§ 6. Военный быт. Важнейшим нововведением императорской эпохи было образование, в отличие от стоявшей в провинциях армии, особой императорской гвардии, имевшей свой лагерь под Римом у Коллинских ворот. Это были знаменитые преторианцы — десять когорт по тысяче человек, каждая под командой двух (редко одного) praefecti praetorio; они набирались обязательно из римских граждан и получали жалованье более чем в три раза большее против легионеров.

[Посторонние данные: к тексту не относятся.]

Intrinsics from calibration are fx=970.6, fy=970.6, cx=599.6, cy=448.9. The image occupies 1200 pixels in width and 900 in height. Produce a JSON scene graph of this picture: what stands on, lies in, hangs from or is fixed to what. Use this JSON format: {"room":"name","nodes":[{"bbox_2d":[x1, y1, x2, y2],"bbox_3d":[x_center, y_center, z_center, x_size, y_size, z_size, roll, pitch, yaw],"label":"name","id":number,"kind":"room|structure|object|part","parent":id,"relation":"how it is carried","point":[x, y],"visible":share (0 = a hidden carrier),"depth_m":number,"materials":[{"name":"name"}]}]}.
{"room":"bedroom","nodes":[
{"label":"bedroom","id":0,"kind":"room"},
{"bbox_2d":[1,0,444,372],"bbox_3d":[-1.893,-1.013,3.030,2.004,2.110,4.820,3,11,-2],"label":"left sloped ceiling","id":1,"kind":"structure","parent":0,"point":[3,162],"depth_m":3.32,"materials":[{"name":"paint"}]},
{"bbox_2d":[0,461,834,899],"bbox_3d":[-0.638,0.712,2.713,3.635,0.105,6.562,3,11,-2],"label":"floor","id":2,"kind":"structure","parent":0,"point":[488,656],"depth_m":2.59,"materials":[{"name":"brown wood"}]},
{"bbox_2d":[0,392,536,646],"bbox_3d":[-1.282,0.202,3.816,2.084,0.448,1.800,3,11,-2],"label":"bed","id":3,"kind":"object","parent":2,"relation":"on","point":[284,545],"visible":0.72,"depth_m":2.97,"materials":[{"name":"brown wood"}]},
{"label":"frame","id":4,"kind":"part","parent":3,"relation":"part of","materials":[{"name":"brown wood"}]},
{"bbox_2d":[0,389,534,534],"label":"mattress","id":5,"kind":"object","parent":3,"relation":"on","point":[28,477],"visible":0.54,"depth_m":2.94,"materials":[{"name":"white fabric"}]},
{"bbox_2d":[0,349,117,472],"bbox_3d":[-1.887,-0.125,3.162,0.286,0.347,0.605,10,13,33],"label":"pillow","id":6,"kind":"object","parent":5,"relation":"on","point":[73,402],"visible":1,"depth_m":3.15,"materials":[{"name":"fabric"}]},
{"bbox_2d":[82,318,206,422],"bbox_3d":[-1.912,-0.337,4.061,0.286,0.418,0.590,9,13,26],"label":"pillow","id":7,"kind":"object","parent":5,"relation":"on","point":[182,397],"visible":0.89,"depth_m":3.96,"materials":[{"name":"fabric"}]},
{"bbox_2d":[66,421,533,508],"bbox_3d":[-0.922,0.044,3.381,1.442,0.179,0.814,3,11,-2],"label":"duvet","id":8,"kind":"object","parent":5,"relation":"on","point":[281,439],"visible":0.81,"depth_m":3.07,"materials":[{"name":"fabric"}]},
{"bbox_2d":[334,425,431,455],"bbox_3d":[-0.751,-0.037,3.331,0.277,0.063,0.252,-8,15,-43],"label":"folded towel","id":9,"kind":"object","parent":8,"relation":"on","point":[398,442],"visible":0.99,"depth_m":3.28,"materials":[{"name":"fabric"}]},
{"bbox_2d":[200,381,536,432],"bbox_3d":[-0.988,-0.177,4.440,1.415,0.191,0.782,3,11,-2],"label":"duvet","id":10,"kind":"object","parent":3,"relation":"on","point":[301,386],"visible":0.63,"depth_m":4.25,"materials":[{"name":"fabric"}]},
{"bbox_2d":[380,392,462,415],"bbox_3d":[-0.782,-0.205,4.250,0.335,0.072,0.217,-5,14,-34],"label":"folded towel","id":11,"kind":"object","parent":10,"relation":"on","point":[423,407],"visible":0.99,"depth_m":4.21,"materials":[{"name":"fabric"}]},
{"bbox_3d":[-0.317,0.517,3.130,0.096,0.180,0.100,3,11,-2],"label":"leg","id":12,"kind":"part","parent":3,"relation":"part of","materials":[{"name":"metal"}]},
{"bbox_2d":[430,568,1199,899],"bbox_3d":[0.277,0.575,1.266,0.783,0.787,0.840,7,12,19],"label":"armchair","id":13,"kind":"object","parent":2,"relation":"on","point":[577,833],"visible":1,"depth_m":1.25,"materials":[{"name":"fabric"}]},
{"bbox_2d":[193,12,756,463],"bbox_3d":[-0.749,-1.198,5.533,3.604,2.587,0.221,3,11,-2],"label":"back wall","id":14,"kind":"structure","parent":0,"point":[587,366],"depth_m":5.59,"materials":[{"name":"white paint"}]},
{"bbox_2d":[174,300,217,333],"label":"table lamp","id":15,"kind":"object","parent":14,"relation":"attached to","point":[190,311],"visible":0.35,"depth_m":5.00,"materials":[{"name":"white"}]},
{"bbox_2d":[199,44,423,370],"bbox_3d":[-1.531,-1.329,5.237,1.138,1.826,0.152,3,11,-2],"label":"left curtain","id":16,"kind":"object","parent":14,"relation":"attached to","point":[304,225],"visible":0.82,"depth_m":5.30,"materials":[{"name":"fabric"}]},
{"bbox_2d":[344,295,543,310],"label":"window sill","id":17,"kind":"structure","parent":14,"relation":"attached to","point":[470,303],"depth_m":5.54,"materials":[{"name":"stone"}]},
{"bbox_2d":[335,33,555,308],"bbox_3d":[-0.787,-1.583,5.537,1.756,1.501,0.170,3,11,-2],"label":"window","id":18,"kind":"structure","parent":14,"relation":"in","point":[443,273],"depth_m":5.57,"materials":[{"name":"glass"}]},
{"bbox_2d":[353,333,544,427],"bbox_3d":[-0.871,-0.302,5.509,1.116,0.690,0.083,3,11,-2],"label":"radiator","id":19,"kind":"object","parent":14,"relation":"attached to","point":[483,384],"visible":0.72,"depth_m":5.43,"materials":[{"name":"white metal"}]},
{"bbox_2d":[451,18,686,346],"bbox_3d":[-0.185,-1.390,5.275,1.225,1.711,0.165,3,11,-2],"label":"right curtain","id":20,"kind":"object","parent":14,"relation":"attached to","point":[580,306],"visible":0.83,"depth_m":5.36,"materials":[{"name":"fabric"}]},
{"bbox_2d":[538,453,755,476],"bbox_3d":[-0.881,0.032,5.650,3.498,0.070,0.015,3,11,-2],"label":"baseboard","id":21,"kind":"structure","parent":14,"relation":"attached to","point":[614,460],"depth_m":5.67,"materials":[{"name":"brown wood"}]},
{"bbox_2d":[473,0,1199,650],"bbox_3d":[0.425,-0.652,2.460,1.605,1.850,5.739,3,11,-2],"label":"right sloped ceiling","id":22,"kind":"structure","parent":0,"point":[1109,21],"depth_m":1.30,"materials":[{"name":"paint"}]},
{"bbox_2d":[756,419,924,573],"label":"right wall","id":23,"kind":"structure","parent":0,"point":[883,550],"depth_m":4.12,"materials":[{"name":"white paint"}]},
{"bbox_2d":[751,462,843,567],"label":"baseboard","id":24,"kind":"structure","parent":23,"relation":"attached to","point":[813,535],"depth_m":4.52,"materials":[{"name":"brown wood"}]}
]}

Дурная слава, которой они пользуются поныне, несправедлива: они хранили безусловную верность императору и его дому, — сравните ответ их префекта, когда Нерон пожелал воспользоваться их услугами для устранения своей матери Агриппины: «Никогда преторианцы не дадут в обиду правнучки Августа!» — и злоупотребляли своей фактической властью только тогда, когда основы воинской дисциплины были потрясены убийством императора, как это случилось после Калигулы и Коммода. Последняя катастрофа имела последствием их роспуск Септимием Севером и набор новой гвардии из легионов с преимущественно негражданским составом; в этом виде они продержались до Константина.

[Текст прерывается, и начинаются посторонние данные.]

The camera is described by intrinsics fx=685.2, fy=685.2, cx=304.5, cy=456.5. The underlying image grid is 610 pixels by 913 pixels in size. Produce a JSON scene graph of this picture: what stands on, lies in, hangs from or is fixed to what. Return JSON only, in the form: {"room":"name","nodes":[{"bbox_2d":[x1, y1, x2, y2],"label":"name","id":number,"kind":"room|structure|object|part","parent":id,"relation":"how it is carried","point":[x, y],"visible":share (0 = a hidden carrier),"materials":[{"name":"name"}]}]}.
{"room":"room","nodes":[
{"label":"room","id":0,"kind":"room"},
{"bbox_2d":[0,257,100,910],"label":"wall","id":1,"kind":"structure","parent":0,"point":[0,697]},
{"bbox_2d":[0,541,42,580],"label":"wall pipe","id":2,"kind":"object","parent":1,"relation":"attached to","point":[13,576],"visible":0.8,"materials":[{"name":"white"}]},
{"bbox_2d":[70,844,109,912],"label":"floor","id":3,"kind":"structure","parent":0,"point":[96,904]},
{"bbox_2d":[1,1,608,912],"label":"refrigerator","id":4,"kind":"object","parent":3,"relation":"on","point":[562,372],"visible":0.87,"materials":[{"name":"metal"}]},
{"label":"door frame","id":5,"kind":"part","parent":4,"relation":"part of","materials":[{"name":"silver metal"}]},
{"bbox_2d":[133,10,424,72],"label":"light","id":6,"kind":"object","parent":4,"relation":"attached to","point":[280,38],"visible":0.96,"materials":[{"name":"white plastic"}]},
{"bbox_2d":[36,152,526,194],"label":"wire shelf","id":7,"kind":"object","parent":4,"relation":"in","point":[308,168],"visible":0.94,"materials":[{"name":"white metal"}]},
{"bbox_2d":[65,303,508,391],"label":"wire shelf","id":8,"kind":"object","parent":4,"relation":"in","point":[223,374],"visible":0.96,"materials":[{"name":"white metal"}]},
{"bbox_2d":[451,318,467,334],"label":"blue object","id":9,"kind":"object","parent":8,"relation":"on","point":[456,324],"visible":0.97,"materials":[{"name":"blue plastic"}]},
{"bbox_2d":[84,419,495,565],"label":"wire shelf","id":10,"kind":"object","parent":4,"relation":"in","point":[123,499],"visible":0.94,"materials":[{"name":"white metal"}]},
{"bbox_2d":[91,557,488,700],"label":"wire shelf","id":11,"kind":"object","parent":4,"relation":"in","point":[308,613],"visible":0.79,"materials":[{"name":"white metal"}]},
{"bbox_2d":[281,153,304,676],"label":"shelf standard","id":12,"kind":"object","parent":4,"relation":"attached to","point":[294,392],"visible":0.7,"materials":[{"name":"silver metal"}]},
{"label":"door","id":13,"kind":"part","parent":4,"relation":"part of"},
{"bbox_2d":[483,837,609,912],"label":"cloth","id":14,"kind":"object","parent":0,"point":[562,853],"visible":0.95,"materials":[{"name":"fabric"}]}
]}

Легионы стояли в провинциях, особенно в пограничных; они все были подвластны императорским легатам и через них императору, бюст которого в легионских значках присоединяется к традиционным орлам (выше, с.265). Стояли они в укрепленных лагерях, занимаясь в мирное время, кроме военных упражнений, еще саперными работами не обязательно фортификационного характера. Доступ посторонним в лагеря был запрещен; зато вблизи их обыкновенно возникали торговые посады (cannabae), со временем превращавшиеся в города. Срок службы был двадцатилетний, но и по его прошествии ветеран мог оставаться в войске в особых vexilla[98]; в противном случае он получал денежный дар или земельный надел. Римское гражданство было вначале условием для поступления в легион, но уже в I веке допускаются уклонения, пока Антонин Благочестивый не упразднил самого условия. В этом не было большого зла, пока набор производился из преданных римской власти провинциалов. Зародышем гибели был возникающий в III веке обычай образовывать военные границы из варварских, преимущественно германских племен; об этом в следующем отделе.
§ 7. Правовой быт в нашу эпоху представляет двойной аспект в зависимости от того, обращаем ли мы внимание на развитие самих правовых норм или на их осуществление в судопроизводстве.

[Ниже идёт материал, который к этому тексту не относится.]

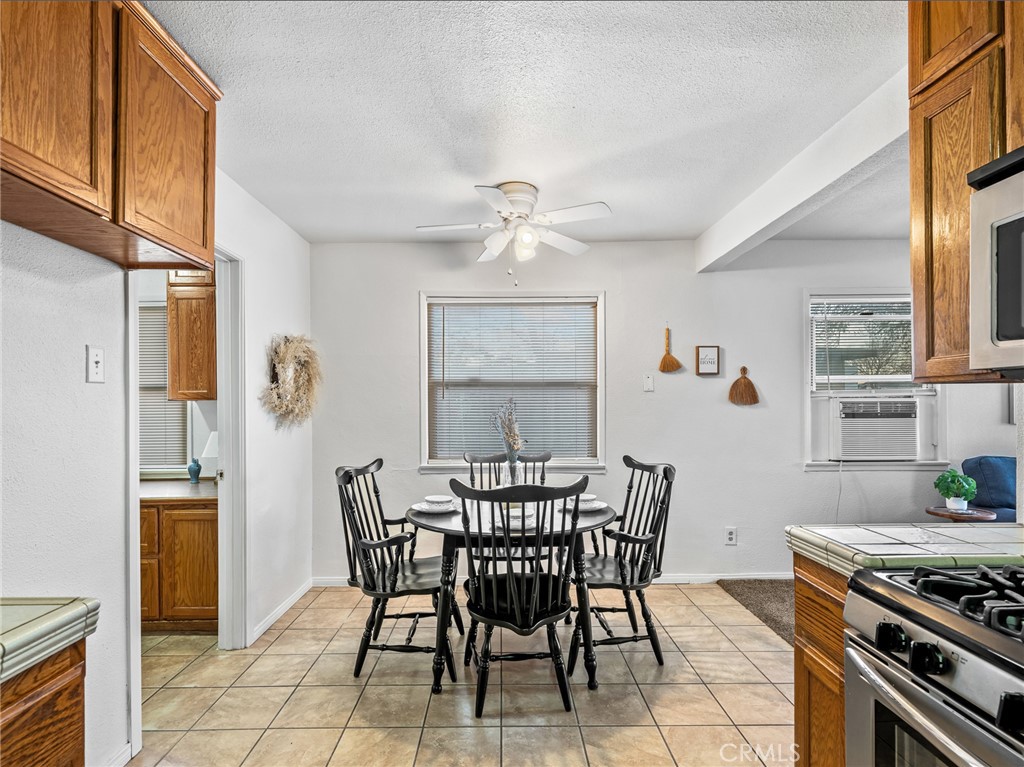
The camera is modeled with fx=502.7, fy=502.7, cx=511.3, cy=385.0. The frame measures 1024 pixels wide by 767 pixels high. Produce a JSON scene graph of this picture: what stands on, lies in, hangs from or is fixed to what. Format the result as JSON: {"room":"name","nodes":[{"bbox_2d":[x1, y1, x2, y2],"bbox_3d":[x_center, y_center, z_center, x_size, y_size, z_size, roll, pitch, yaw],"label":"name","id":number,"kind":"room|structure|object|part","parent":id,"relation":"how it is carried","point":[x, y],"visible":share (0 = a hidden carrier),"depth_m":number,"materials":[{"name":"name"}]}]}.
{"room":"dining room","nodes":[
{"label":"dining room","id":0,"kind":"room"},
{"bbox_2d":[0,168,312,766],"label":"left wall","id":1,"kind":"structure","parent":0,"point":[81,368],"depth_m":1.70,"materials":[{"name":"white paint"}]},
{"bbox_2d":[86,345,104,382],"bbox_3d":[-1.364,-0.067,1.653,0.018,0.117,0.073,0,-1,0],"label":"light switch","id":2,"kind":"object","parent":1,"relation":"attached to","point":[98,364],"visible":0.97,"depth_m":1.65,"materials":[{"name":"white plastic"}]},
{"bbox_2d":[0,0,220,272],"bbox_3d":[-1.229,-0.762,1.369,0.341,0.673,0.999,0,-1,0],"label":"upper cabinet","id":3,"kind":"object","parent":1,"relation":"attached to","point":[204,237],"visible":0.99,"depth_m":1.37,"materials":[{"name":"brown wood"}]},
{"bbox_2d":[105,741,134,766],"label":"baseboard","id":4,"kind":"structure","parent":1,"relation":"attached to","point":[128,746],"depth_m":1.80,"materials":[{"name":"white paint"}]},
{"bbox_2d":[126,251,244,751],"bbox_3d":[-1.544,0.395,2.356,0.165,2.109,0.869,0,-1,0],"label":"door frame","id":5,"kind":"structure","parent":1,"relation":"in","point":[134,503],"depth_m":2.61,"materials":[{"name":"white paint"}]},
{"bbox_2d":[249,579,313,643],"bbox_3d":[-1.410,1.390,3.110,0.014,0.080,0.998,0,-1,0],"label":"baseboard","id":6,"kind":"structure","parent":1,"relation":"attached to","point":[278,611],"depth_m":3.07,"materials":[{"name":"white paint"}]},
{"bbox_2d":[262,333,321,426],"bbox_3d":[-1.362,-0.027,3.153,0.162,0.612,0.636,0,-1,0],"label":"wreath","id":7,"kind":"object","parent":1,"relation":"attached to","point":[304,362],"visible":0.95,"depth_m":3.11,"materials":[{"name":"beige plant"}]},
{"bbox_2d":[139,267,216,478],"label":"laundry room wall","id":8,"kind":"structure","parent":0,"point":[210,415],"depth_m":3.56,"materials":[{"name":"white paint"}]},
{"bbox_2d":[139,298,191,471],"bbox_3d":[-2.686,0.016,3.544,0.941,1.195,0.107,0,-1,0],"label":"kitchen window","id":9,"kind":"structure","parent":8,"relation":"in","point":[164,389],"depth_m":3.55,"materials":[{"name":"white"}]},
{"bbox_2d":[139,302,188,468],"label":"window blind","id":10,"kind":"object","parent":9,"relation":"attached to","point":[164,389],"visible":0.3,"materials":[{"name":"white plastic"}]},
{"bbox_2d":[167,266,216,402],"bbox_3d":[-1.982,-0.364,3.336,0.443,0.947,0.327,0,-1,0],"label":"upper cabinet","id":11,"kind":"object","parent":8,"relation":"attached to","point":[202,295],"visible":0.57,"depth_m":3.18,"materials":[{"name":"brown wood"}]},
{"bbox_2d":[131,584,794,766],"bbox_3d":[-0.250,1.421,1.102,4.932,0.070,5.766,0,-1,0],"label":"tile floor","id":12,"kind":"structure","parent":0,"point":[728,654],"depth_m":2.27,"materials":[{"name":"beige tile"}]},
{"bbox_2d":[0,638,87,766],"bbox_3d":[-1.137,0.950,0.458,0.633,0.887,1.262,0,-1,0],"label":"base cabinet","id":13,"kind":"object","parent":12,"relation":"on","point":[77,759],"visible":0.71,"depth_m":0.95,"materials":[{"name":"brown wood"}]},
{"bbox_2d":[0,596,99,683],"bbox_3d":[-1.097,0.472,0.313,0.655,0.052,1.752,0,-1,0],"label":"tile countertop","id":14,"kind":"structure","parent":13,"relation":"on","point":[60,615],"depth_m":0.96,"materials":[{"name":"tile"}]},
{"bbox_2d":[141,496,217,633],"bbox_3d":[-2.153,1.054,3.142,1.084,0.778,0.603,0,-1,0],"label":"base cabinet","id":15,"kind":"object","parent":12,"relation":"on","point":[196,604],"visible":0.38,"depth_m":2.89,"materials":[{"name":"brown wood"}]},
{"bbox_2d":[139,477,216,501],"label":"countertop","id":16,"kind":"structure","parent":15,"relation":"on","point":[202,484],"depth_m":3.05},
{"bbox_2d":[187,458,201,483],"bbox_3d":[-2.108,0.568,3.343,0.088,0.154,0.087,0,-1,0],"label":"blue vase","id":17,"kind":"object","parent":16,"relation":"on","point":[198,469],"visible":1,"depth_m":3.32,"materials":[{"name":"blue ceramic"}]},
{"bbox_2d":[199,431,217,480],"bbox_3d":[-2.007,0.485,3.433,0.205,0.350,0.201,0,-1,0],"label":"table lamp","id":18,"kind":"object","parent":16,"relation":"on","point":[210,447],"visible":0.55,"depth_m":3.37,"materials":[{"name":"white fabric"}]},
{"bbox_2d":[336,459,458,685],"bbox_3d":[-0.572,0.916,2.614,0.566,0.997,0.583,0,-1,0],"label":"left chair","id":19,"kind":"object","parent":12,"relation":"on","point":[346,475],"visible":0.92,"depth_m":2.47,"materials":[{"name":"black wood"}]},
{"bbox_2d":[466,449,551,575],"bbox_3d":[-0.010,0.928,3.156,0.547,1.015,0.579,0,-1,0],"label":"back chair","id":20,"kind":"object","parent":12,"relation":"on","point":[541,456],"visible":0.31,"depth_m":3.25,"materials":[{"name":"wood"}]},
{"bbox_2d":[408,496,615,694],"bbox_3d":[0.008,1.041,2.632,1.081,0.738,1.016,0,-1,0],"label":"dining table","id":21,"kind":"object","parent":12,"relation":"on","point":[427,521],"visible":0.61,"depth_m":2.36,"materials":[{"name":"black wood"}]},
{"bbox_2d":[413,500,460,513],"bbox_3d":[-0.396,0.637,2.695,0.243,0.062,0.243,0,-1,0],"label":"plate","id":22,"kind":"object","parent":21,"relation":"on","point":[422,510],"visible":0.64,"depth_m":2.66,"materials":[{"name":"white ceramic"}]},
{"bbox_2d":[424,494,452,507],"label":"bowl","id":23,"kind":"object","parent":22,"relation":"on","point":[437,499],"visible":0.91,"depth_m":2.65,"materials":[{"name":"white ceramic"}]},
{"bbox_2d":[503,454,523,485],"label":"glass vase","id":24,"kind":"object","parent":21,"relation":"on","point":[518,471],"visible":0.58,"depth_m":2.81,"materials":[{"name":"clear glass"}]},
{"bbox_2d":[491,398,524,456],"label":"dried flowers","id":25,"kind":"object","parent":24,"relation":"in","point":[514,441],"visible":0.73,"depth_m":2.81,"materials":[{"name":"plant"}]},
{"bbox_2d":[496,506,535,528],"bbox_3d":[0.022,0.631,2.395,0.228,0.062,0.228,0,-1,0],"label":"plate","id":26,"kind":"object","parent":21,"relation":"on","point":[520,514],"visible":0.52,"depth_m":2.36,"materials":[{"name":"white ceramic"}]},
{"bbox_2d":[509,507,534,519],"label":"bowl","id":27,"kind":"object","parent":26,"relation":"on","point":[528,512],"visible":0.42,"depth_m":2.42,"materials":[{"name":"white ceramic"}]},
{"bbox_2d":[569,498,609,512],"bbox_3d":[0.387,0.654,2.727,0.244,0.022,0.244,0,-1,0],"label":"plate","id":28,"kind":"object","parent":21,"relation":"on","point":[598,508],"visible":0.54,"depth_m":2.70,"materials":[{"name":"white ceramic"}]},
{"bbox_2d":[577,494,598,507],"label":"bowl","id":29,"kind":"object","parent":28,"relation":"on","point":[588,497],"visible":0.58,"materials":[{"name":"white ceramic"}]},
{"bbox_2d":[452,475,591,717],"bbox_3d":[0.036,0.909,2.250,0.549,1.004,0.570,0,-1,0],"label":"front chair","id":30,"kind":"object","parent":12,"relation":"on","point":[537,589],"visible":1,"depth_m":2.12,"materials":[{"name":"black wood"}]},
{"bbox_2d":[570,455,675,678],"bbox_3d":[0.531,0.911,2.675,0.563,0.995,0.575,0,-1,-11],"label":"right chair","id":31,"kind":"object","parent":12,"relation":"on","point":[641,540],"visible":0.86,"depth_m":2.56,"materials":[{"name":"black wood"}]},
{"bbox_2d":[793,555,848,766],"bbox_3d":[1.155,0.936,1.382,0.596,0.863,0.357,0,-1,0],"label":"base cabinet","id":32,"kind":"object","parent":12,"relation":"on","point":[798,703],"visible":0.19,"depth_m":1.42,"materials":[{"name":"brown wood"}]},
{"bbox_2d":[785,522,1023,576],"bbox_3d":[1.279,0.466,1.436,0.804,0.050,0.505,0,-1,0],"label":"tile countertop","id":33,"kind":"structure","parent":32,"relation":"on","point":[959,533],"depth_m":1.40,"materials":[{"name":"white tile"}]},
{"bbox_2d":[844,559,1023,766],"bbox_3d":[1.106,0.858,0.869,0.727,0.994,0.747,0,-1,0],"label":"gas stove","id":34,"kind":"object","parent":12,"relation":"on","point":[944,628],"visible":0.99,"depth_m":1.00,"materials":[{"name":"silver metal"}]},
{"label":"knob","id":35,"kind":"part","parent":34,"relation":"part of","materials":[{"name":"black plastic"}]},
{"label":"control knobs","id":36,"kind":"part","parent":34,"relation":"part of","materials":[{"name":"black plastic"}]},
{"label":"knob","id":37,"kind":"part","parent":34,"relation":"part of","materials":[{"name":"black plastic"}]},
{"bbox_3d":[0.983,0.419,0.990,0.409,0.048,0.519,0,-1,0],"label":"burner grates","id":38,"kind":"part","parent":34,"relation":"part of","materials":[{"name":"black metal"}]},
{"bbox_2d":[138,0,907,247],"bbox_3d":[1.036,-1.138,1.247,6.295,0.102,5.302,0,-1,0],"label":"ceiling","id":39,"kind":"structure","parent":0,"point":[607,192],"depth_m":1.94,"materials":[{"name":"white paint"}]},
{"bbox_2d":[416,181,610,283],"bbox_3d":[0.016,-0.818,2.784,0.985,0.522,0.971,0,-1,-14],"label":"ceiling fan","id":40,"kind":"object","parent":39,"relation":"attached to","point":[516,196],"visible":0.98,"depth_m":2.71,"materials":[{"name":"white metal"}]},
{"bbox_2d":[696,69,907,271],"bbox_3d":[1.410,-0.990,2.440,0.164,0.217,2.639,0,-1,0],"label":"ceiling beam","id":41,"kind":"structure","parent":39,"relation":"attached to","point":[757,228],"depth_m":2.26,"materials":[{"name":"white paint"}]},
{"bbox_2d":[306,236,1012,584],"bbox_3d":[1.521,0.183,3.701,6.004,2.478,0.138,0,-1,0],"label":"back wall","id":42,"kind":"structure","parent":0,"point":[802,475],"depth_m":3.64,"materials":[{"name":"white paint"}]},
{"bbox_2d":[420,292,603,472],"bbox_3d":[0.017,0.005,3.724,1.355,1.351,0.152,0,-1,0],"label":"window","id":43,"kind":"structure","parent":42,"relation":"in","point":[422,417],"depth_m":3.73,"materials":[{"name":"white glass"}]},
{"bbox_2d":[428,299,594,461],"bbox_3d":[0.006,-0.032,3.700,1.192,1.141,0.045,0,-1,0],"label":"window blind","id":44,"kind":"object","parent":43,"relation":"attached to","point":[558,310],"visible":0.95,"depth_m":3.69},
{"bbox_2d":[316,572,794,585],"bbox_3d":[0.773,1.391,3.611,4.238,0.082,0.013,0,-1,0],"label":"baseboard","id":45,"kind":"structure","parent":42,"relation":"attached to","point":[679,581],"depth_m":3.61,"materials":[{"name":"white paint"}]},
{"bbox_2d":[643,374,654,391],"bbox_3d":[0.991,-0.017,3.634,0.070,0.117,0.016,0,-1,0],"label":"light switch","id":46,"kind":"object","parent":42,"relation":"attached to","point":[649,381],"visible":0.98,"depth_m":3.63,"materials":[{"name":"white plastic"}]},
{"bbox_2d":[658,326,682,373],"bbox_3d":[1.136,-0.245,3.613,0.175,0.326,0.052,0,-1,0],"label":"broom","id":47,"kind":"object","parent":42,"relation":"attached to","point":[673,362],"visible":0.98,"depth_m":3.61,"materials":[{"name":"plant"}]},
{"bbox_2d":[695,345,720,375],"bbox_3d":[1.405,-0.179,3.602,0.158,0.213,0.025,0,-1,0],"label":"framed picture","id":48,"kind":"object","parent":42,"relation":"attached to","point":[707,370],"visible":0.99,"depth_m":3.59},
{"bbox_2d":[724,527,736,544],"bbox_3d":[1.574,1.082,3.609,0.071,0.118,0.009,0,-1,0],"label":"wall socket","id":49,"kind":"object","parent":42,"relation":"attached to","point":[730,538],"visible":0.98,"depth_m":3.61,"materials":[{"name":"white plastic"}]},
{"bbox_2d":[729,365,759,405],"bbox_3d":[1.653,0.004,3.577,0.224,0.279,0.050,0,-1,0],"label":"broom","id":50,"kind":"object","parent":42,"relation":"attached to","point":[745,383],"visible":0.98,"depth_m":3.57,"materials":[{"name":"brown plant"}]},
{"bbox_2d":[804,290,942,469],"bbox_3d":[2.614,-0.030,3.678,1.010,1.319,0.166,0,-1,0],"label":"right window","id":51,"kind":"structure","parent":42,"relation":"in","point":[825,462],"depth_m":3.67,"materials":[{"name":"white"}]},
{"bbox_2d":[810,296,920,389],"bbox_3d":[2.614,-0.290,3.658,0.859,0.687,0.046,0,-1,0],"label":"window blind","id":52,"kind":"object","parent":51,"relation":"attached to","point":[885,299],"visible":0.72,"depth_m":3.65,"materials":[{"name":"white plastic"}]},
{"bbox_2d":[832,396,917,460],"bbox_3d":[2.624,0.307,3.748,0.631,0.417,0.452,0,-1,0],"label":"air conditioner","id":53,"kind":"object","parent":51,"relation":"in","point":[844,439],"visible":0.96,"depth_m":3.56,"materials":[{"name":"white plastic"}]},
{"bbox_2d":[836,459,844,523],"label":"power cord","id":54,"kind":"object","parent":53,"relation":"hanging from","point":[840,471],"visible":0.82,"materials":[{"name":"white plastic"}]},
{"bbox_2d":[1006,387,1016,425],"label":"picture frame","id":55,"kind":"object","parent":42,"relation":"attached to","point":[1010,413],"visible":0.55,"depth_m":3.60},
{"bbox_2d":[719,579,795,644],"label":"carpet","id":56,"kind":"structure","parent":0,"point":[764,589],"depth_m":3.30,"materials":[{"name":"carpet"}]},
{"bbox_2d":[925,505,995,522],"bbox_3d":[2.886,1.103,3.252,0.387,0.574,0.383,0,-1,0],"label":"side table","id":57,"kind":"object","parent":56,"relation":"on","point":[940,510],"visible":0.37,"depth_m":3.19,"materials":[{"name":"brown wood"}]},
{"bbox_2d":[933,469,977,512],"bbox_3d":[2.880,0.678,3.267,0.226,0.277,0.222,0,-1,0],"label":"potted plant","id":58,"kind":"object","parent":57,"relation":"on","point":[963,486],"visible":1,"depth_m":3.23,"materials":[{"name":"green plant"}]},
{"bbox_2d":[963,456,1015,521],"bbox_3d":[3.580,0.941,3.073,1.042,0.909,1.136,0,-1,0],"label":"blue sofa","id":59,"kind":"object","parent":56,"relation":"on","point":[989,460],"visible":0.4,"depth_m":3.34,"materials":[{"name":"blue fabric"}]},
{"bbox_2d":[908,0,1023,382],"bbox_3d":[1.258,-0.582,1.110,0.347,1.134,0.695,0,-1,0],"label":"upper cabinet","id":60,"kind":"object","parent":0,"point":[916,288],"visible":0.82,"depth_m":1.27,"materials":[{"name":"brown wood"}]},
{"bbox_2d":[968,145,1023,376],"bbox_3d":[1.223,-0.260,0.806,0.466,0.463,0.756,0,-1,0],"label":"microwave","id":61,"kind":"object","parent":60,"relation":"attached to","point":[1008,245],"visible":1,"depth_m":1.09,"materials":[{"name":"silver metal"}]}
]}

Право в узком смысле переживает в первые столетия империи эпоху своего самого пышного расцвета. Преторский эдикт находит свое продолжение в разъяснениях как самих императоров (constitutiones), так и тех юридически сведущих лиц, авторитет которых император признал обязательным (responsa prudentium); из них еще при Августе прославились ученик Цицерона Требаций и особенно его ученик, умный и честный Лабеон. В нагроможденные таким образом отдельные постановления вносит порядок, развивая систему Сцеволы (выше, С.262), первый крупный юрист-систематизатор империи, Сальвий Юлиан, в составленном им по поручению императора Адриана «Edictum perpetuum». При Антонине Благочестивом пишет свои «институты» («Institutiones») полубезымянный для нас юрист Гай; его книга, будучи найдена в 1816 году Нибуром в веронском палимпсесте, сделала возможным изучение истории римского права. По своему назначению это было руководство, а не свод обязательного характера. Дело Юлиана продолжали при Септимии Севере Папиниан, величайший римский юрист, а при Александре Севере — Ульпиан и Павел. В этих именах сосредоточено лучшее, что удалось создать Риму в той области права, в которой он был учителем мира. Из многочисленных завоеваний юридической мысли Рима в нашу эпоху отметим в области деликтического (выше, с.261) права установление и обоснование понятия culpa[99] между понятиями dolus malus и casus[100] — то есть, по определению Ульпиана, nimia neglegentia[101], состоящая в non intellegere quod omnes intellegunt[102]. (Например: некто, живя на людной улице, днем без умысла выбрасывает через окно кирпич, которым убивает прохожего). В области неделиктического права следует отметить законодательство в обеспечение личности и имущества рабов, которые в нашу эпоху все более и более из res[103] превращаются в personae[104].